Friday, April 28, 2006

The Book of Lost Girls

I have completed my mission to read one book from each of the three big wealthy-girl-gone-bad series. Today, class, we will discuss The Gossip Girl by Cecily von Ziegesar.

Basically, The Gossip Girl is the the story of Serena van der Woodsen (van der Woodsen--von Ziegesar?), a wild golden girl who returns to her upscale New York crowd from boarding school, after being kicked out because she was carousing in France when she was supposed to be starting a new semester. Her best friend turns on her because she doesn't want competition for her boyfriend. Or competition in general. Slowly but surely all kinds of gossip spreads about Serena and this leader of the pack finds herself an outcast.

That actually sounds interesting but not much really happens in this story beyond rich kids wandering around being miserable.

The book has a bizarre point of view/voice. While it uses a third person narrator, that narrator is the anonymous "The Gossip Girl" who interjects clever, though snide, comments every now and then. The Gossip Girl is presumably one of the nasty rich girls we're reading about. Though, since new characters were introduced right up until the last chapters of the book and this is a serial, maybe she hasn't turned up yet. At any rate, though she is a character telling the story, she is privy to every action and every thought of every other character in the book.

That isn't possible, and I don't think it would be acceptable in a lot of books. However, I will admit that I suffer from point-of-view anxiety and other readers might not notice.

The Gossip Girl doesn't use anywhere near as many product names in lieu of descriptions as The Clique and The A-List do. It more than makes up for it with increased amounts of sex, drinking, and drugs. These kids are major players in the drinking department. If it's true that the brain continues to develop throughout adolescence, they could be in for some serious problems in a few decades. Not only are they served alcohol in private homes (which we know happens all over--read a newspaper), but they can walk into any bar, lounge, or liquor store and buy booze. These under age characters can organize fundraisers for their underage friends where alcohol is served to them by waiters they've hired.

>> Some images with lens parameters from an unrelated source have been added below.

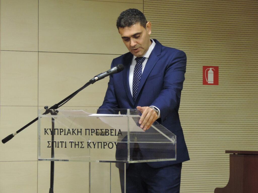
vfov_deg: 9.6
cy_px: 96
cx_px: 129
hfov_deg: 12.7
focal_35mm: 155
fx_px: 1155
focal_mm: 27.6
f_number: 4.4
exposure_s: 1/15
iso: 800
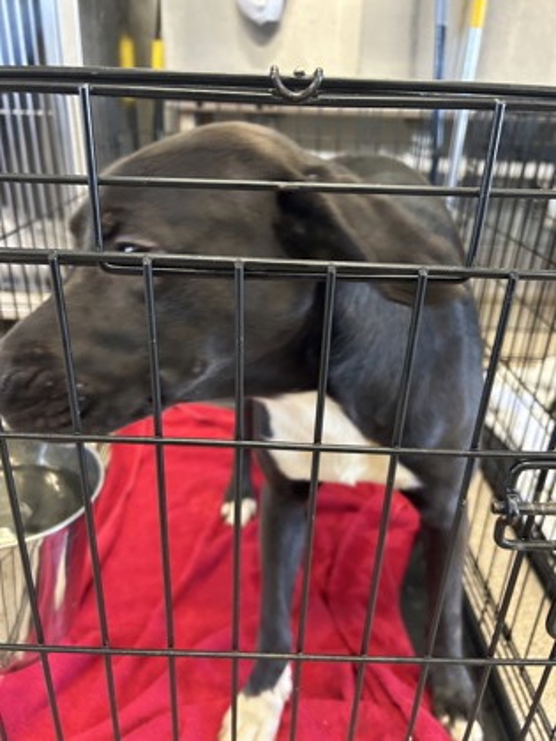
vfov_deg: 67.3
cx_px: 278
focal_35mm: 26
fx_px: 557
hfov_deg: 53.1
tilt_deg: -23.3
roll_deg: -1.3
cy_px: 370
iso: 320
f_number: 1.5
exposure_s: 1/60
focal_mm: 5.7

Don't any of these merchants worry about losing their liquor licenses?

I mentioned a while back that I was reading Daisy Miller. In Daisy Miller a kind, innocent girl is unaware of the constraints of the society she has entered. In The Gossip Girl, mean, experienced girls live in a society in which there are no constraints at all. For the most part, their parents only appear at social functions where their underage children are drinking with them, their staff serving champagne to their childen and their children's friends. No one is around to notice Blair binging and purging. No one is around to notice that Nate is baked most of the weekend. Evidently these kids had free-rein to plan that fundraiser.

All these characters are suffering. Perhaps that's the attraction for readers. Maybe girls read about the unhappy lives of rich, attractive teens and feel better about themselves.